Essay 1 (Job Market Paper)


"An Improved Pre-averaging Estimator of Integrated Volatility" 

(Previous version: Pre-averaging Estimator of Realized Variance)

(with Werner Ploberger)


         Although ultra high frequency financial data become available with technological progress, there is still a problem to measure intra-daily volatility of return because of so called market microstructure noise. Previous solutions have used relatively coarse sampling frequency such as 20 minutes or have utilized more data under specific assumptions of micro-structure noise. However, losing parts of data or assuming an exogenous white noise may cause a loss of accuracy.
        We investigate pre-averaging estimators first defined by Podolskij and Vetter (2009).

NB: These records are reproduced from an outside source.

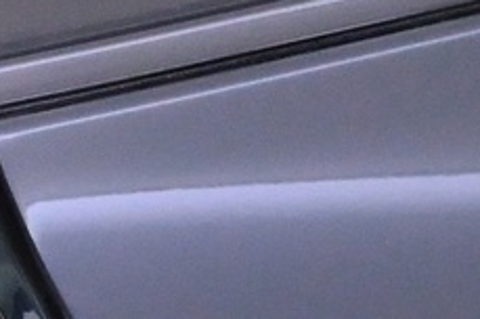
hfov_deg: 8.7
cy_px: 204
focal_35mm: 170
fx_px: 2263
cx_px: -1197
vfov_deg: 8.0
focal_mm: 16
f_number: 3.5
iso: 4500
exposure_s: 1/60
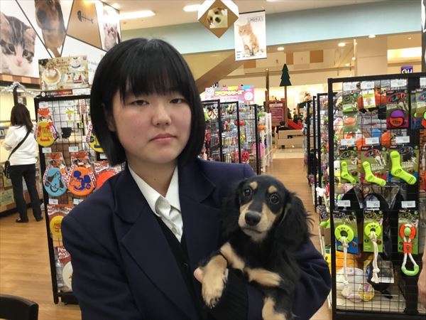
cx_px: 213
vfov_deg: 45.4
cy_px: 160
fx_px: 381
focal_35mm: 31
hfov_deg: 58.4
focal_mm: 3.3
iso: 100
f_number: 2.4
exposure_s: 1/30
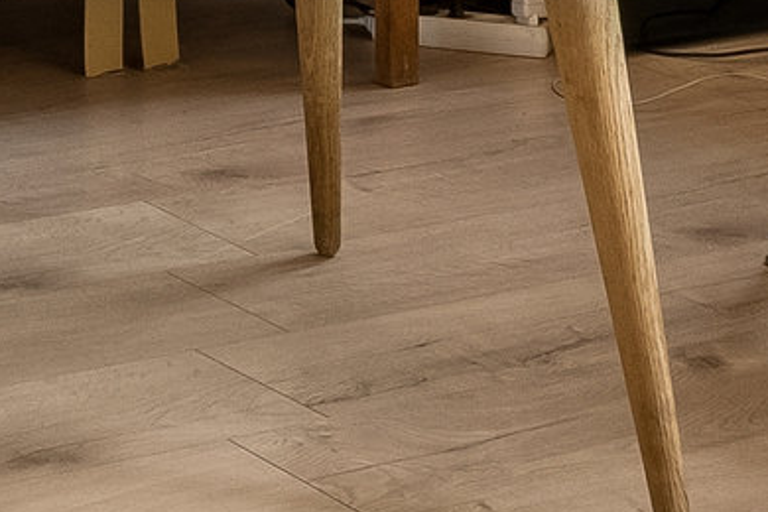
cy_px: -644
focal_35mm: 156
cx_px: -282
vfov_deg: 8.2
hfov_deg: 12.7
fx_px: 3326
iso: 400
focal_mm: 13.5
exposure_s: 1/13
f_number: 8
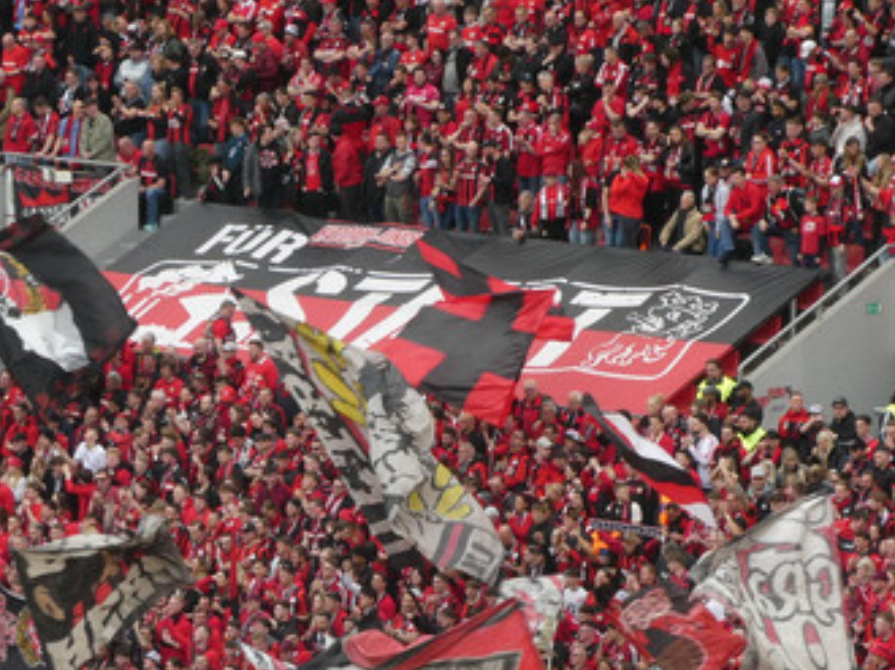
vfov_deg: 5.1
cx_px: 334
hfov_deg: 6.8
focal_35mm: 293
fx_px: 7570
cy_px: 575
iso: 200
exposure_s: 1/80
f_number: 5.4
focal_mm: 27.1
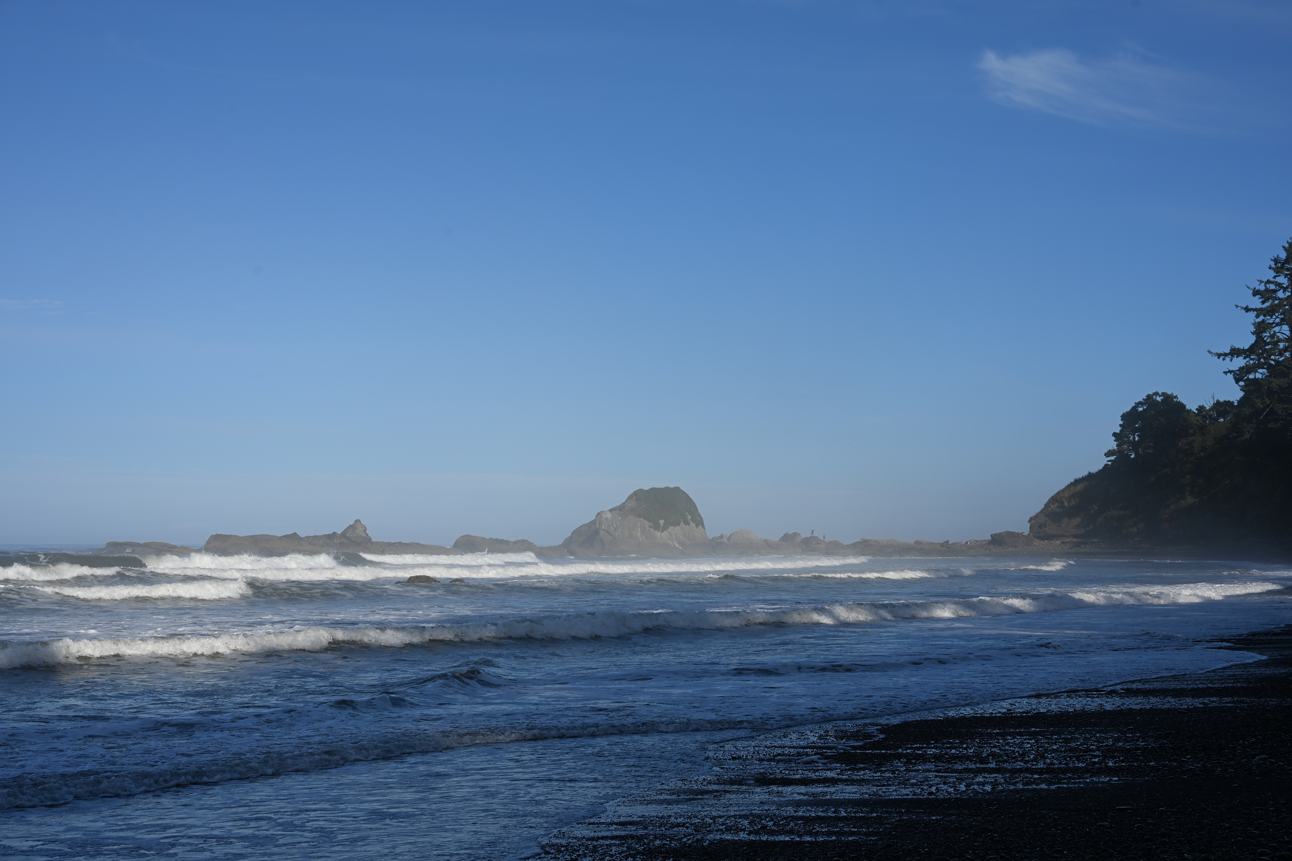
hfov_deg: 39.6
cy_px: 430
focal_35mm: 50
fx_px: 1794
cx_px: 646
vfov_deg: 27.0
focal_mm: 50
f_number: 10
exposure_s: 1/400
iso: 100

We relax the assumptions on
microstructure noise to include realistic features of noise like missing data, flat trading etc. We develop an explicit asymptotic theory of our estimator using martingale convergence theorems. Especially we deal with the boundary problem of pre-averaging and present a new solution to this problem. Based on the theory, we show that general linear combination of estimators can be made unbiased and devise a rate-optimal estimator of integrated variance. We also derive a bootstrap statistic to assess the variance of the estimator which allows us to optimize our smoothing parameter from the data. Since our methodology and assumptions on noise are general, our estimator can be applied in multivariate data without correction for asynchronous trades. Monte Carlo experiments show our theoretical results are valid in realistic cases.

Essay 2

 

"Rate-optimal Tests for Jumps in Diffusion Processes" 

(with Werner Ploberger)


      Continuous diffusion models have provided a simple, flexible, and powerful tool to analyze economic and financial data since the time before high frequency data become available. However, the continuous diffusion models do not capture jumps in high frequency data. As a result the jump diffusion model was introduced. Therefore researcher must know whether the data contain jumps or not. Though several tests (Barndorff-Nielsen and Shephard (2002), Ait-Sahalia and Jacod (2009)) were introduced, their power properties were not explicitly considered.
       Our aim is to propose a rate-optimal test for the null hypothesis of continuous diffusion models against an alternative hypothesis of jump diffusion models. From the likelihood ratio, we derive the local power bound, the minimum size of
jump which can be detected with nontrivial power. Then we construct a rate-optimal test in the case of diffusion-type processes. It can detect a jump the size of which is greater or equivalent to the local power bound. With simulation experiments, we show that our tests have excellent size and power properties for realistic sample sizes. Applying our tests to many high frequency data (e.g. foreign exchange rates, stock indices, and Dow30 stock prices), we find more jumps in the data than are found by other tests.